Professor John Gibson of the School of Accounting, Finance and Economics at Waikato University has released a couple of interesting posts on NZCPR (here and here) highlighting his research into the NZ lockdowns.

Below I’ve reproduced the three figures from his data, which can be found here.

These charts are fascinating. While there was a fall in mortality as a result of the lockdown, Gibson’s figures show this to be a short-term effect. However, “A winter of no excess mortality was followed by four months of excess mortality totaling about 1200 deaths (ca. four percent of annual deaths). The surge in deaths was concentrated on the elderly so public health interventions only slightly postponed death.

In a follow-up article, Gibson points out that the lockdowns have other long term effects on health. This is something that short-sighted politicians might not be able to grasp. He points to Canadian economist Douglas Allen who apparently concluded that lockdowns will go down as one of the greatest peacetime policy failures. In 2020, our output was 5% less than expected due mainly according to Gibson to our responses to COVID-19. This implies a life expectancy loss of 0.9%. Check out his research on this here.
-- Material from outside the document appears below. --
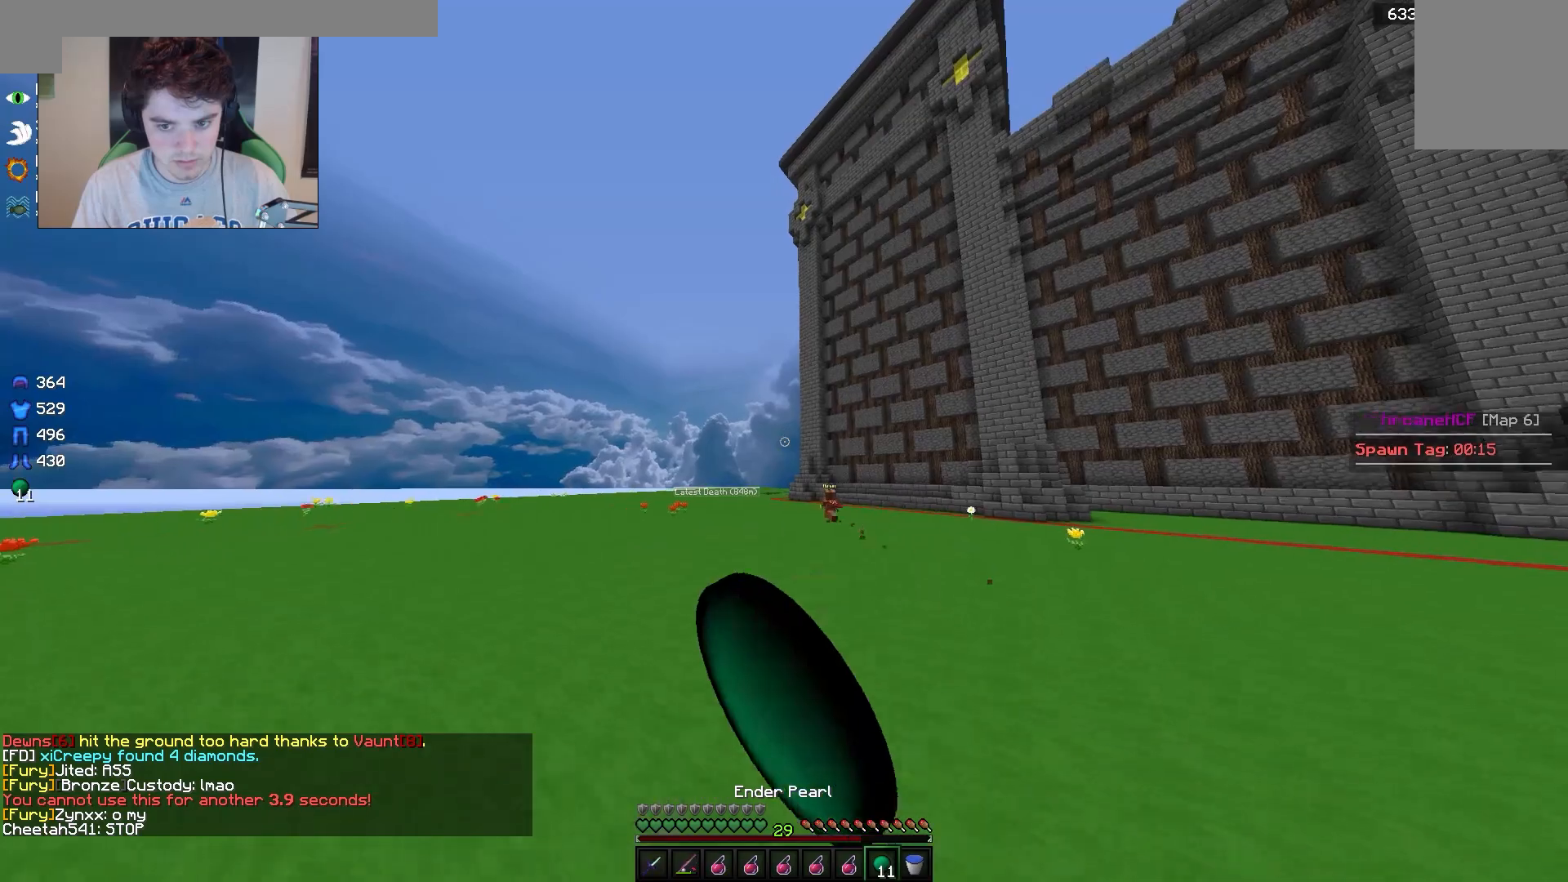
{"keys": ["w"], "mouse": ["left"], "events": [[17, "mouse_right", "up"], [50, "mouse_left", "up"], [483, "mouse_left", "down"]]}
Essentially, a fall in GDP is equivalent to lower life expectancies. So the economy matters too!

I’ll leave you with two quotes from his article.

If real GDP ultimately falls 10% below what was expected pre-Covid (e.g. if Level 4 lasts as long as in 2020), and if we apportion half of this to the unusually harsh NZ response (rather than to overseas factors), then our politicians and health bureaucrats will have presided over a fall in life expectancy where there are two million fewer life years than would otherwise be expected. If this loss was full concentrated on a select group, it is equivalent to 46,000 deaths.

In case one doubts these calculations, note that the Treasury long-term fiscal forecasts released recently show future life expectancy is almost two years below what they had previously forecast in 2016.